Et après un silence.

— J’utiliserais volontiers l’un de vos vapeurs pour envoyer à Alexandrie et de là, en France, l’un de mes officiers qui rendrait compte de la situation au gouvernement français.

— Je ne puis souscrire à cette demande…

— Alors les choses resteront en l’état.

Le sirdar se souleva à demi, comme pour rompre l’entretien.

Mais il se ravisa et tendant la main au commandant :

— Je vous approuve. À votre place, je n’agirais pas autrement. Nos gouvernements apprécieront.

Pour nous, nous sommes des soldats.

Nous ne connaissons que notre consigne.

On vous a ordonné de hisser le drapeau français sur Fachoda, vous l’avez fait.

De même je suis chargé de planter le pavillon anglais sur la même ville.

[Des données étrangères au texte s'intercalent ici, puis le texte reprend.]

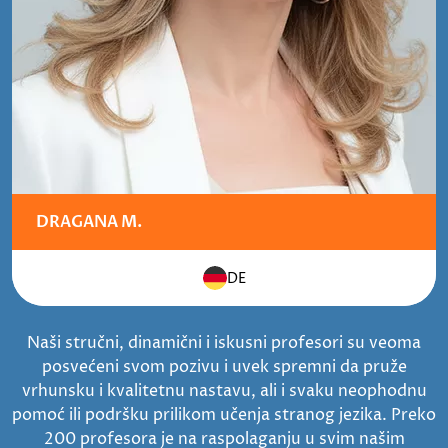
DRAGANA M.
DE
Naši stručni, dinamični i iskusni profesori su veoma
posvećeni svom pozivu i uvek spremni da pruže
vrhunsku i kvalitetnu nastavu, ali i svaku neophodnu
pomoć ili podršku prilikom učenja stranog jezika. Preko
200 profesora je na raspolaganju u svim našim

Vous avez obéi en ce qui vous concerne.

J’estime devoir obéir également.

Je ne pense pas que vous vous considériez comme autorisé à m’empêcher d’arborer mon pavillon sur Fachoda ?

Insidieuse était l’interrogation.

Le commandant en eut conscience à l’instant même.

Le terrain choisi par le sirdar était excellent.

Refuser d’acquiescer à sa requête, c’était prendre la responsabilité d’un conflit et placer le gouvernement français en mauvaise posture.

L’admettre avait, il est vrai, l’inconvénient de répandre l’incertitude dans l’esprit des populations chilloukes.

Mais il n’y avait pas à hésiter. Entre deux maux, il fallait choisir le moindre.

Et, non sans tristesse, Marchand murmura :

— Non, je ne me crois pas autorisé à cela.

— J’en étais sûr, s’écria le sirdar.

De nouveau il secoua la main du commandant qui se laissa faire sans conviction, puis il fit un signe.

Aussitôt l’un des officiers anglais sortit du groupe qui, de loin, avait suivi toute la scène.

Celui-ci portait les insignes de colonel.